Spurious Reentrance (Alternate Titles: "Faux Asynchrony," "Broken Promises")[edit]

The most flexible solution from the community perspective is, of course, the most intricate and fraught to implement. In this case, when a function sees a nested call, it freezes its own execution while waiting for a value to be populated.

There is a way to do this without making every function a coroutine. Recall that a function call will be operationalized as a subprocess. Let the "subprocess wrangler" be the top-level process which manages the subprocesses in which implementations run. The subprocesses receive inputs from the wrangler via piping of stdin or by reading from a file, and, conversely, they produce outputs by piping to stdout or writing to a file. For clarity, the below description will assume file reads/writes as the method of inter-process communication, but the stdin/stdout solution is also possible.

Consider again the functions Z2 and Z10 as described above. Assume that Z10 is implemented in Python and Z2 in JavaScript. Static analysis (or information from the function orchestrator) can tell the execution engine that the code for Z10 will need an implementation for Z2. Using only Z2's signature (which is defined in the call from the orchestrator and requires no static analysis of code), a stub implementation can be generated in Python. The stub might look something like this:

def Z2(Z2K1):
    other_file_name = generate_uuid()
    requested_call = {
        'function_name': 'Z2',
        'args': [Z2K1],
        'place_result': other_file_name }
    with open(unique_file_name, 'w') as outp:
        json.dump(requested_call, outp)
    send_signal()
    while True:
        time.sleep(1)
        if os.exists(other_file_name):
            with open(other_file_name, 'r') as input:
                result = json.load(input)
            os.rm(other_file_name)
            return result

In other words, the wrangler will generate a unique file name ("unique_file_name") (or embedded unique IDs if using stdin/stdout) for each subprocess. These unique IDs will allow for inter-process communication. Here, when the Python implementation of Z10 sees something like Z2( Z10K1 + 1), the stub implementation ensures that the Python subprocess will spin-wait while polling for information in "other_file_name".
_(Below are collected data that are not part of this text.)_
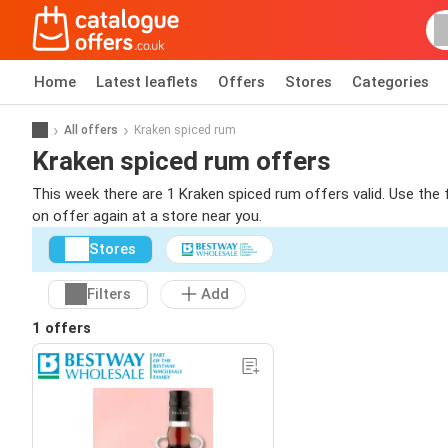
Home
Latest leaflets
Offers
Stores
Categories
All offers
Kraken spiced rum
Kraken spiced rum offers
This week there are 1 Kraken spiced rum offers valid. Use the 
on offer again at a store near you.
Stores
Filters
Add
1 offers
Likewise, "send_signal" will send a signal to the wrangler (or, if this is infeasible, the wrangler can simply poll for changes to "unique_file_name"). This will cue the wrangler to spin up another subprocess for Z2, using the information serialized in "unique_file_name." Once the wrangler receives a result from Z2, "place_result" will ensure that the result goes in the location expected by Z10's subprocess. Z10 will then continue execution. If you squint, this looks kind of like an asynchronous call or a JS promise, whence the proposed nomenclature.

The disadvantage of this route is that it relies on some unpleasant polling and spin-locking. The workflow described above could probably be refined (in particular, there are probably more sophisticated ways to manage inter-process communication), but this amount of context-switching is bound to introduce latency. This route also involves a fair amount of boilerplate in each function call, meaning that certain names (in the above example, Z2) will be defined invisibly to the user and certain modules (here, Python's "time") will be included/required/imported. Every supported programming language will need to know how to generate this boilerplate and, possibly, how to implement inter-process communication.

The advantage, of course, is complete freedom to implement nested function calls. This implementation path does not set arbitrary limits on contributor-defined code, as would happen with tail calls; nor does it constrain composition to take place only within the same programming language, as importing/including would.